Understanding Backpropagation for ConvNets

Convolutional Neural Networks or ConvNets are everywhere these days thanks to its extensive application in a wide range of tasks starting from toy examples such as dogs vs cats classifications to much more intricate autonomous cars and likes. In fact, it is also pretty easy to learn the basics of these networks and understand how they outperform fully-connected networks in solving advanced problems. A series of great tutorials are available online which include masterpieces like Andrew Ng’s deeplearning.ai in Coursera, Jeremy Howard’s Fast.ai, Udacity’s Deep Learning nanodegree and of course the famous cs231n by Stanford. In case you are just starting out your journey in the deep learning space, I would highly recommend you check out the above courses.

What I found to be not so trivial however, perhaps even after you are off the ground with a few deep learning models in your pocket, is understanding how backpropagation works for these networks. That being said, I assume that you are fairly familiar with the backpropagation algorithm for shallow neural networks. Again, if you are not so comfortable with the weight updates through gradients in different layers, please check out the above courses. This article by Michael Nielsen goes pretty deep into the underlying math of neural networks in case you are interested.

Material provided >>
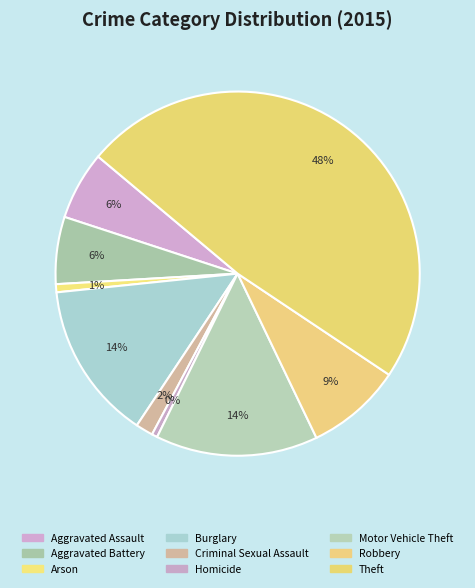

How many segments does this pie chart have?

9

Assigned task 1 >> Rewrite the stretch of the backpropagation article from "Convolutional Neural Networks" through "you check out the above courses.", substituting "edX" for "Coursera".
Assigned task 2 >>
Does each statement agree with the backpropagation article? Give yes or no for each, with the deciding words quoted from the article.
(a) Learning the basics of ConvNets is described as difficult.
(b) The reader is assumed to be fairly familiar with backpropagation for shallow neural networks.
(c) The cs231n course is by Stanford.
Assigned task 3 >> According to the backpropagation article, who wrote the article that goes deep into the underlying math of neural networks?
The lines are separate material, unrelated to the backpropagation article.

Task output 1 >>
Convolutional Neural Networks or ConvNets are everywhere these days thanks to its extensive application in a wide range of tasks starting from toy examples such as dogs vs cats classifications to much more intricate autonomous cars and likes. In fact, it is also pretty easy to learn the basics of these networks and understand how they outperform fully-connected networks in solving advanced problems. A series of great tutorials are available online which include masterpieces like Andrew Ng’s deeplearning.ai in edX, Jeremy Howard’s Fast.ai, Udacity’s Deep Learning nanodegree and of course the famous cs231n by Stanford. In case you are just starting out your journey in the deep learning space, I would highly recommend you check out the above courses.

Task output 2 >>
(a) No: "it is also pretty easy to learn the basics of these networks"
(b) Yes: "I assume that you are fairly familiar with the backpropagation algorithm for shallow neural networks"
(c) Yes: "the famous cs231n by Stanford"

Task output 3 >> Michael Nielsen